▶ ЧТО СДЕЛАТЬ:
В каком селе, согласно тексту о Дмитрии и его приходе к власти, царь встретил прибывшую 18 июля инокиню Марфу?

▶ ПРЕДОСТАВЛЕННЫЙ ТЕКСТ:
··········

Король обещал помощь, если Дмитрий «по восшествии на престол, возвратит польской короне Смоленск и Северскую землю, дозволит сооружать в своем королевстве костелы, впустит иезуитов, поможет Сигизмунду в приобретении шведской короны и содействует на будущее время соединению Московского государства с Польшей». Мнишек потребовал иного: «по восшествии на престол он непременно женится на Марине, заплатит долги Мнишека, даст ему пособие на поездку в Москву, запишет своей жене Новгород и Псков, с правом раздавать там своим служилым людям поместья и строить костелы, наконец самому Мнишеку даст в удельное владение Смоленск и Северскую землю». Дмитрий обещал, причем и королю и Мнишеку одни и те же северские земли со Смоленском — «в надежде (по Костомарову), как оказалось впоследствии, не дать их ни тому ни другому». Точно такие же двусмысленные обещания он дал и папе по поводу введения в Московском государстве латинской веры. Из Сандомирского воеводства, то есть из дома Мнишека, он отправил две грамоты — одну в Московию, другую казакам — с сообщением, что он чудом спасшийся царевич и готов идти отвоевывать свой законный трон. Казаки тут же приняли Дмитрия как родного. Московские люди, услышав, что объявился «тот самый» царевич, тоже колебались недолго. Города падали к ногам «царевича» как спелые груши. Скоро он оказался уже в Туле, откуда послал известить москвичей о своем прибытии и отправил форму присяги на верность. Когда он прибыл в Москву, народ встречал его неимоверным восторгом.

«Он был статно сложен, — рассказывает Костомаров, — но лицо его не было красиво, нос широкий, рыжеватые волосы; зато у него был прекрасный лоб и умные, выразительные глаза. Он ехал верхом, в золотном платье, с богатым ожерельем, на превосходном коне, убранном драгоценной сбруей, посреди бояр и думных людей, которые старались перещеголять один другого своими нарядами. На кремлевской площади ожидало его духовенство с образами и хоругвями, но здесь русским показалось кое-что не совсем ладным: польские музыканты во время церковного пения играли на трубах и били в литавры; а монахи заметили, что молодой пан прикладывался к образам не совсем так, как бы это делал природный русский человек. Народ на этот раз извинил своего новообретенного царя. „Что делать, — говорили русские, — он был долго на чужой земле. Въехавши в Кремль, Димитрий молился сначала в Успенском соборе, а потом в Архангельском, где, припавши к гробу Грозного, так плакал, что никто не мог допустить сомнения в том, что это не истинный сын Ивана. Строгим ревнителям православного благочестия тогда же не совсем понравилось то, что вслед за Димитрием входили в церковь иноземцы. Первым делом нового царя было послать за матерью, инокинею Марфой: выбран был князь Михаил Васильевич Скопин-Шуйский, которого Димитрий наименовал мечником. Царь отложил свое царское венчание до приезда матери…

18 июля прибыла царица, инокиня Марфа. Царь встретил ее в селе Тайнинском. Бесчисленное множество народа побежало смотреть на такое зрелище. Когда карета, где сидела царица, остановилась, царь быстро соскочил с лошади. Марфа отдернула занавес, покрывавший окно кареты. Димитрий бросился к ней в объятия. Оба рыдали. Так прошло несколько минут на виду всего народа». После такого признания матерью все были убеждены: царевич истинный. Конечно, не обошлось и без некоторых эксцессов: Василий Шуйский, хоть и присягнул новому царю, сразу стал готовить против него заговор, учитывая главой какой комиссии прежде был Шуйский, можно его понять. Но на этот раз заговор был раскрыт, все семейство Шуйских ожидало скорой смерти, однако… новый царь милостиво Шуйских простил, хотя и сослал, впрочем, и то ненадолго — всего на 12 дней, до своего венчания на царство. Это была его роковая ошибка.

··········

▶ ПОКАЗАННЫЕ ЗАПИСИ:
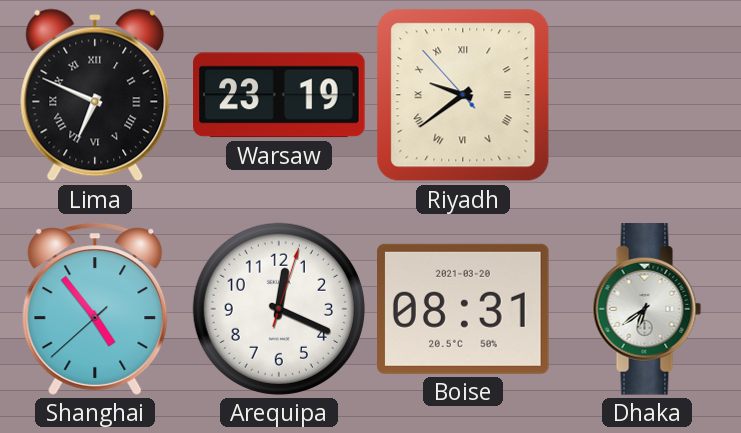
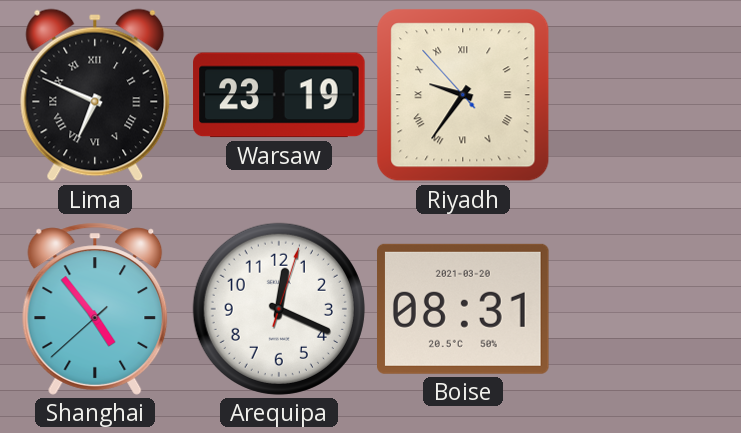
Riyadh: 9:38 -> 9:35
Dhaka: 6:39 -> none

··········

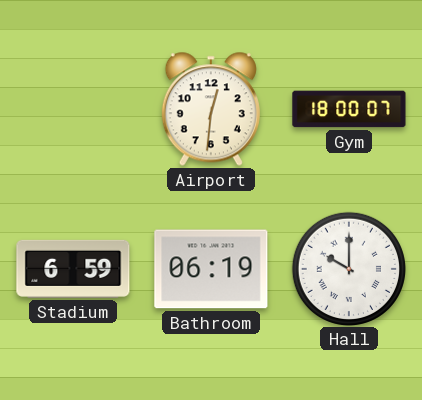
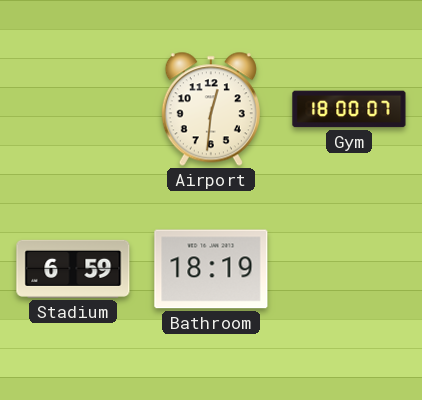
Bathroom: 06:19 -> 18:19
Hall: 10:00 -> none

··········

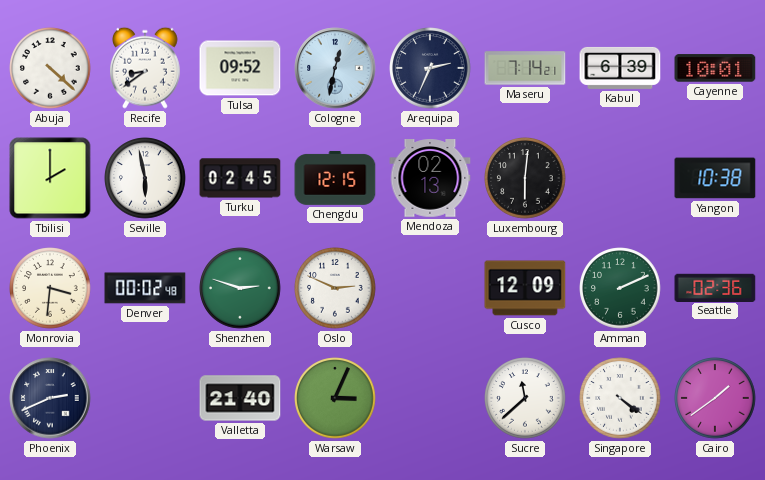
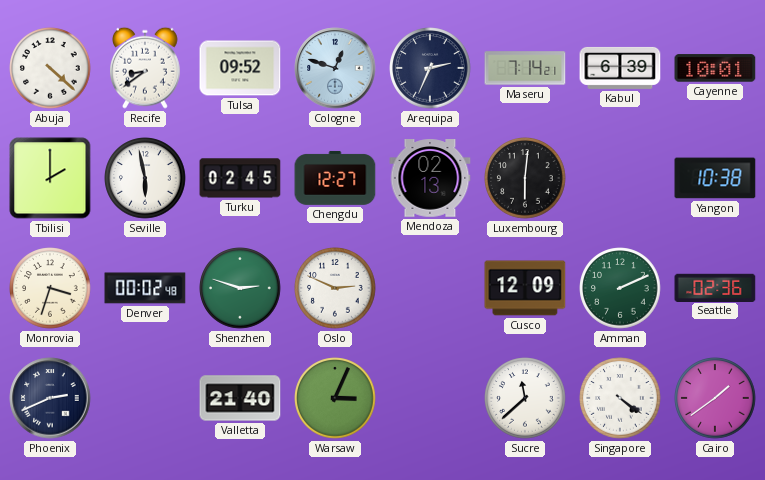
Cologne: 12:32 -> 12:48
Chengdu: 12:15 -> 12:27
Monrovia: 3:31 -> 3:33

··········

▶ РЕШЕНИЕ ЗАДАНИЯ:
В селе Тайнинском.